Bug 959191

Summary: On start(restart) libvirt stops existing domains with PCI passthrough devices
Product: [Community] Virtualization Tools Reporter: Vlastimil Holer <vlastimil.holer>
Component: libvirtAssignee: Laine Stump <laine>
Status: CLOSED NEXTRELEASE QA Contact:
Severity: high Docs Contact:
Priority: unspecified    
Version: unspecifiedCC: dallan, dyasny, eblake, jdenemar, vlastimil.holer
Target Milestone: ---   
Target Release: ---   
Hardware: Unspecified   
OS: Unspecified   
Whiteboard:
Fixed In Version: Doc Type: Bug Fix
Doc Text:
Story Points: ---
Clone Of: Environment:
Last Closed: 2013-05-31 19:26:55 UTC Type: Bug
Regression: --- Mount Type: ---
Documentation: --- CRM:
Verified Versions: Category: ---
oVirt Team: --- RHEL 7.3 requirements from Atomic Host:
Cloudforms Team: --- Target Upstream Version:
Embargoed:
Attachments:
Description Flags
Domain with PCI passthrough dev.
none
Libvirt (start only) and QEMU debug logs none

Description Vlastimil Holer 2013-05-03 10:19:44 UTC
Created attachment 743145 [details]
Domain with PCI passthrough dev.

Description of problem:
If I have running domain (both persistent or transient) with PCI passthrough device, libvirt mustn't be restarted. On next libvirt start, it immediately terminates these running domains. If domain doesn't contain PCI passthrough device, everything works fine and this domain is untouched.

Version-Release number of selected component (if applicable):
libvirt 1.0.5 (from Debian experimental)
QEMU 1.4.1 (from Debian experimental)
kernel 3.2.41

Steps to Reproduce:
1. start domain with PCI passthrough device
2. stop libvirt
3. start libvirt
  
Actual results:
Domain with PCI passthrough device is stopped on libvirt start.

Expected results:
Domain remains running.

Additional info:
I'm attaching domain XML definition for failing domain and libvirt daemon debug logs with running domains: 1) with PCI device, 2) without PCI device

Comment 1 Vlastimil Holer 2013-05-03 10:32:37 UTC
Created attachment 743150 [details]
Libvirt (start only) and QEMU debug logs

Comment 2 Vlastimil Holer 2013-05-03 10:41:33 UTC
Tested with two different PCI devices, always terminates domain.

<device>
  <name>pci_0000_03_00_0</name>
  <parent>pci_0000_00_02_0</parent>
  <capability type='pci'>
    <domain>0</domain>
    <bus>3</bus>
    <slot>0</slot>
    <function>0</function>
    <product id='0x1003'>MT27500 Family [ConnectX-3]</product>
    <vendor id='0x15b3'>Mellanox Technologies</vendor>
  </capability>
</device>

<device>
  <name>pci_0000_00_1f_2</name>
  <parent>computer</parent>
  <driver>
    <name>ata_piix</name>
  </driver>
  <capability type='pci'>
    <domain>0</domain>
    <bus>0</bus>
    <slot>31</slot>
    <function>2</function>
    <product id='0x1d00'>C600/X79 series chipset 4-Port SATA IDE Controller</product>
    <vendor id='0x8086'>Intel Corporation</vendor>
  </capability>
</device>

Comment 3 Jiri Denemark 2013-05-23 20:57:28 UTC
Logs suggest it might be related to nwfilter as that is the last thing done before the domain gets killed.
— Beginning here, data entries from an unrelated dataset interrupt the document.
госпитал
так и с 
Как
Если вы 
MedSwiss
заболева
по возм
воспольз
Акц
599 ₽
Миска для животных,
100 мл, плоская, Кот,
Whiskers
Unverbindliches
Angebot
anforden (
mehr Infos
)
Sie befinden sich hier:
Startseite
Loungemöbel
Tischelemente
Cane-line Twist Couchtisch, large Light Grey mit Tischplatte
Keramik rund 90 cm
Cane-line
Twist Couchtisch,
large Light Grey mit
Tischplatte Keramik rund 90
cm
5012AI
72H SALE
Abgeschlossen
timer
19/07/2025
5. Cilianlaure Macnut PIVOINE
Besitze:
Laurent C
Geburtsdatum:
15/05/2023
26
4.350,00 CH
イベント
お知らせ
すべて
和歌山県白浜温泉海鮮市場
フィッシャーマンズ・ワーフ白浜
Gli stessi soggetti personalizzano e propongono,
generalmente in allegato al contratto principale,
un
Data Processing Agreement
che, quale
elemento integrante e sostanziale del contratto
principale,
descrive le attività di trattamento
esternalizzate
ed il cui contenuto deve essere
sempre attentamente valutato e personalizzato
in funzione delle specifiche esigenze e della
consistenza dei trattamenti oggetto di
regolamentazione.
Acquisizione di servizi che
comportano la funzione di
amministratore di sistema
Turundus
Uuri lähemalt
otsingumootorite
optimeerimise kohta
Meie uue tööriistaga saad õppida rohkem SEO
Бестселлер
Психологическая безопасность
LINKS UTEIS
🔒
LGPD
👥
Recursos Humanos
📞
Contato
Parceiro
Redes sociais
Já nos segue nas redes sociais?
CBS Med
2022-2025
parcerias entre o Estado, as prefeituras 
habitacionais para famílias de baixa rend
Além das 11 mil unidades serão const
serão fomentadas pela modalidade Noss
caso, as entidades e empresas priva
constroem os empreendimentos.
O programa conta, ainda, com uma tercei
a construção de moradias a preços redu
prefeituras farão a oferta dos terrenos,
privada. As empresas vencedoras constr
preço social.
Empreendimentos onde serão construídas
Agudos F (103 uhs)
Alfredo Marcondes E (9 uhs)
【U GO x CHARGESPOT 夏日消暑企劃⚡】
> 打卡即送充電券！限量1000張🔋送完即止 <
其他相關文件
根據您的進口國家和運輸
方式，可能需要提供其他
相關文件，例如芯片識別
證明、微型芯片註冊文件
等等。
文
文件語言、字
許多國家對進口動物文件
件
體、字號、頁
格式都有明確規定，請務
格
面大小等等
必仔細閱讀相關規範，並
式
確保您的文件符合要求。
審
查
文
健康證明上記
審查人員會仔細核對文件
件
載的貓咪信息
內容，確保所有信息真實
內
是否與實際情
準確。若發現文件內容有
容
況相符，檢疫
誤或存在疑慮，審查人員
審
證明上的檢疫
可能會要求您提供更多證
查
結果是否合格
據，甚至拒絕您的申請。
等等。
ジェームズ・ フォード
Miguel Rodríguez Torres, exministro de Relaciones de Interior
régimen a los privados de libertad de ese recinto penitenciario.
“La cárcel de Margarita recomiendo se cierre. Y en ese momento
And the result of nwfilter commands differs between the two logs. What happens if you remove

<filterref filter="clean-traffic">
  <parameter name="IP" value="147.251.254.121"/>
</filterref>

from domain definition? Is it still terminated when you restart libvirtd?

Comment 4 Vlastimil Holer 2013-05-30 12:10:36 UTC
Sorry for delay. No, it doesn't help either (v1.0.5). Domain with PCI device and without nwfilter is killed on libvirt restart as well.

Comment 6 Laine Stump 2013-05-31 19:26:34 UTC
I believe this is the cause of the problem:

http://libvirt.org/git/?p=libvirt.git;a=commit;h=2ea45647bcde23cff5da48f725561ff5ba3fba39

That patch has been pushed upstream (so it will be in libvirt-1.0.6) and also to the maintenance branches for 1.0.3, 1.0.4, and 1.0.5 (which are the only releases affected by the bug). Distro maintainers should pull from the -maint branch and do a new build as soon as possible, since this misbehavior is just not at all nice.